DATA TO USE START

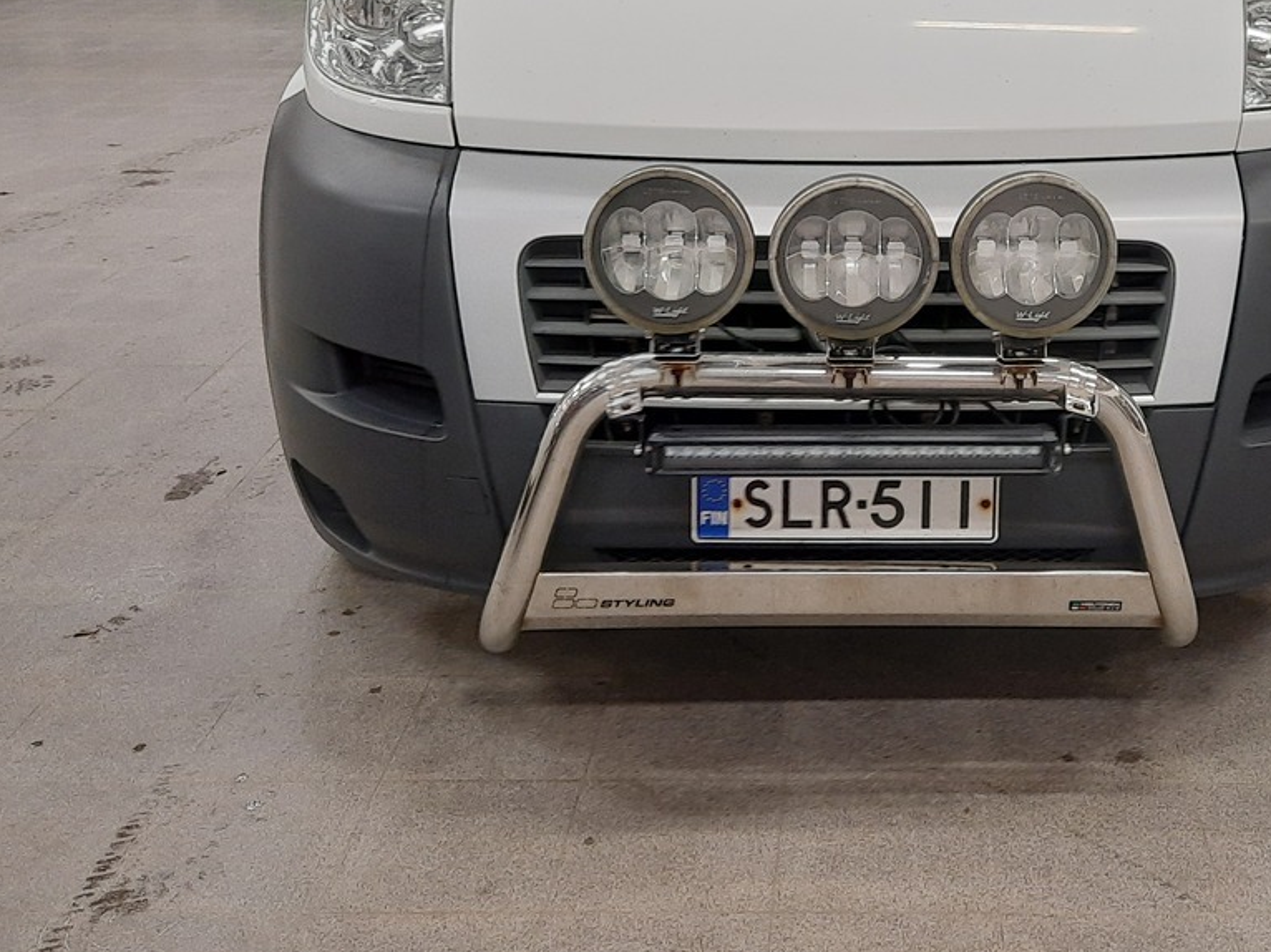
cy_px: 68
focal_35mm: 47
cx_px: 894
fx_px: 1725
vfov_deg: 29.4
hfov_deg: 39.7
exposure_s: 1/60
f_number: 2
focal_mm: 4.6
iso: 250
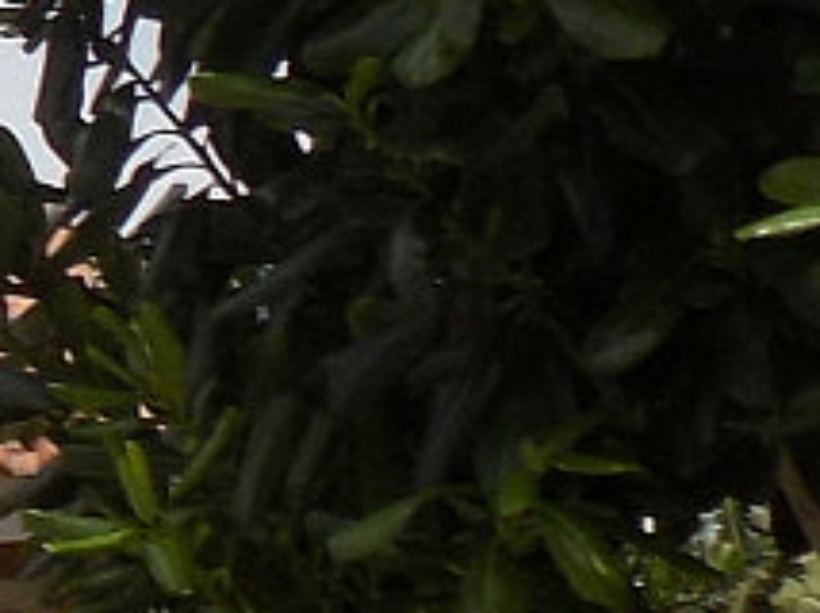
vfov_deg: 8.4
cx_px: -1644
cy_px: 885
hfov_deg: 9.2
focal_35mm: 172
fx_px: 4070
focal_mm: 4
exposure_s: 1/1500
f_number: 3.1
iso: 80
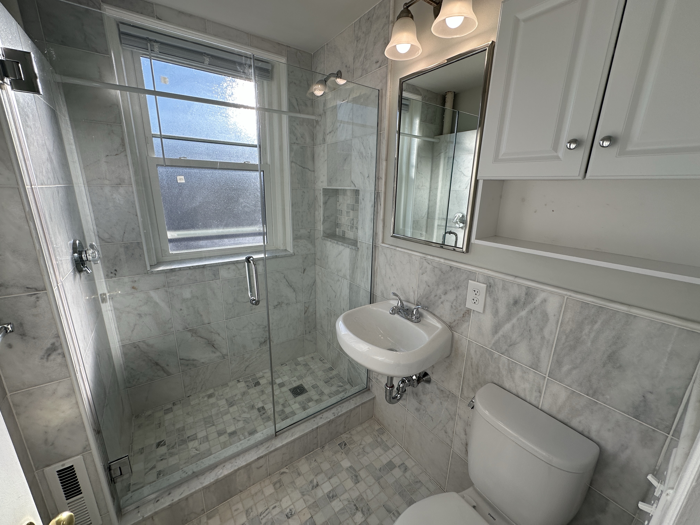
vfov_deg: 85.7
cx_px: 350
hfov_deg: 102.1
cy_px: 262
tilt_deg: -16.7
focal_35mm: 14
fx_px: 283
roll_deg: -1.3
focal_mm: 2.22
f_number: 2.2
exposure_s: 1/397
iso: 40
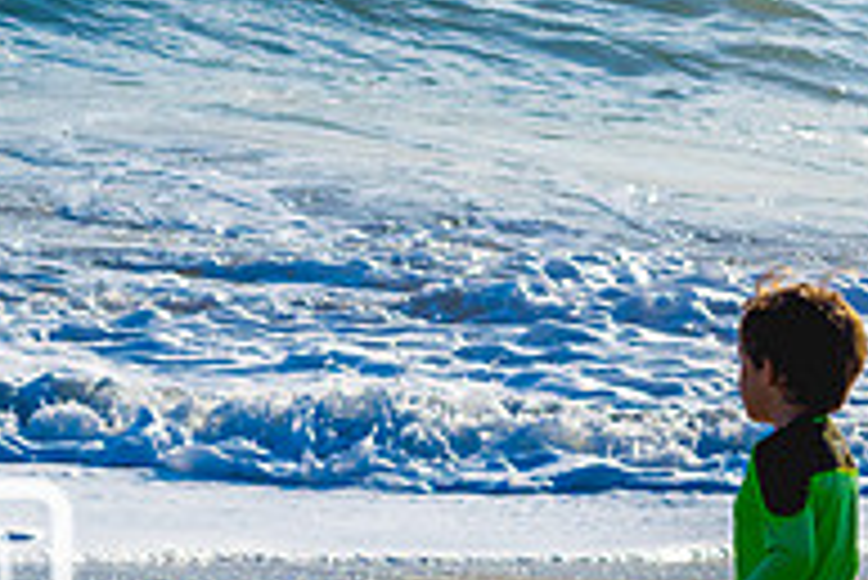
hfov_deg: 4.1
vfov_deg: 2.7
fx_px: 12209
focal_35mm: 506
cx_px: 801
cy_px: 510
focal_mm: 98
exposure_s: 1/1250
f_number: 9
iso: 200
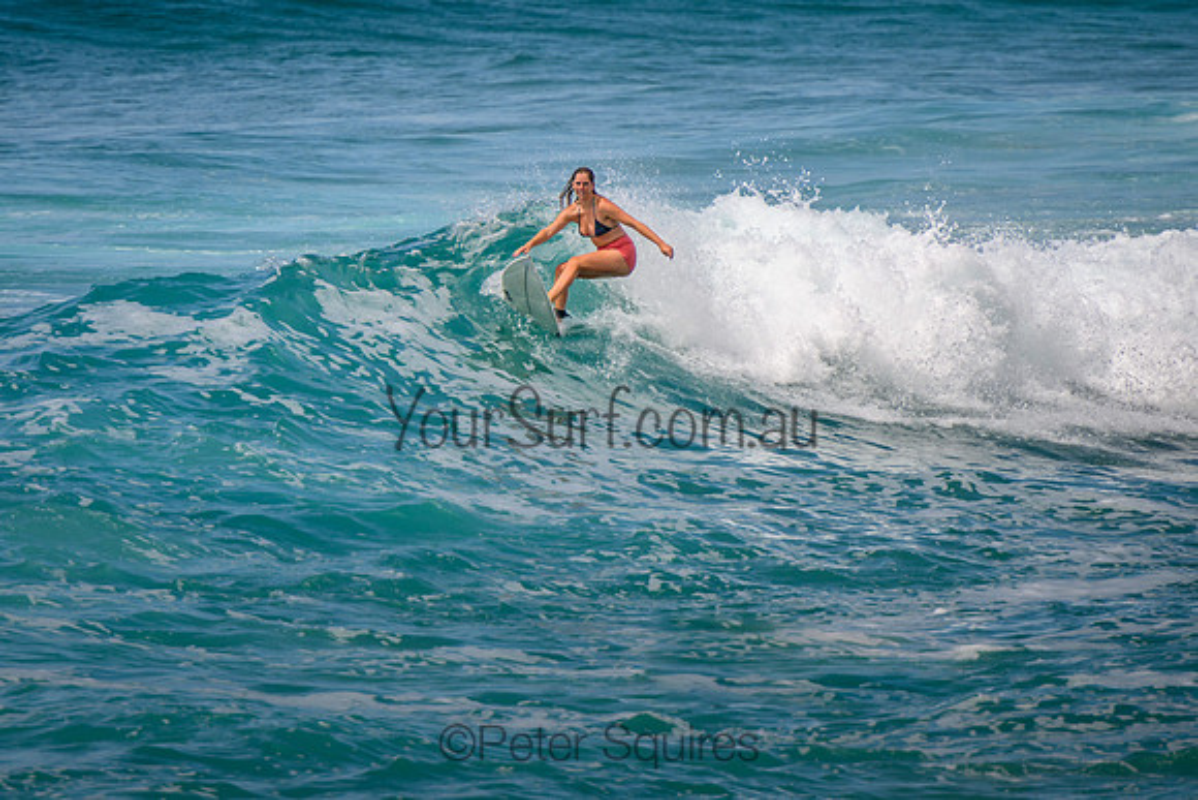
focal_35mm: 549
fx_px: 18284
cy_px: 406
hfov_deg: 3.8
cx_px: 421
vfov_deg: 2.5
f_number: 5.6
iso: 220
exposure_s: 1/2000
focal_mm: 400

DATA TO USE END
DATA TO USE START

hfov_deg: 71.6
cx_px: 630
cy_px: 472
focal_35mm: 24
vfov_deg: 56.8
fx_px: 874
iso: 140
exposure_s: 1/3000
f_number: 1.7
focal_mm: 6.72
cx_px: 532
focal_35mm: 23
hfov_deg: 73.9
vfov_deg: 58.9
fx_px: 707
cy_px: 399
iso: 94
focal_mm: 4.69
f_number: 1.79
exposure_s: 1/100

DATA TO USE END

● **TASK INSTRUCTIONS**: Given the listing above, repeat exactly the lines starting at the one with "focal_mm: 2.22" and ending at the one with "focal_mm: 400", inclusive, excluding pictures.

● **EXERCISE OUTPUT**:
focal_mm: 2.22
f_number: 2.2
exposure_s: 1/397
iso: 40
hfov_deg: 4.1
vfov_deg: 2.7
fx_px: 12209
focal_35mm: 506
cx_px: 801
cy_px: 510
focal_mm: 98
exposure_s: 1/1250
f_number: 9
iso: 200
focal_35mm: 549
fx_px: 18284
cy_px: 406
hfov_deg: 3.8
cx_px: 421
vfov_deg: 2.5
f_number: 5.6
iso: 220
exposure_s: 1/2000
focal_mm: 400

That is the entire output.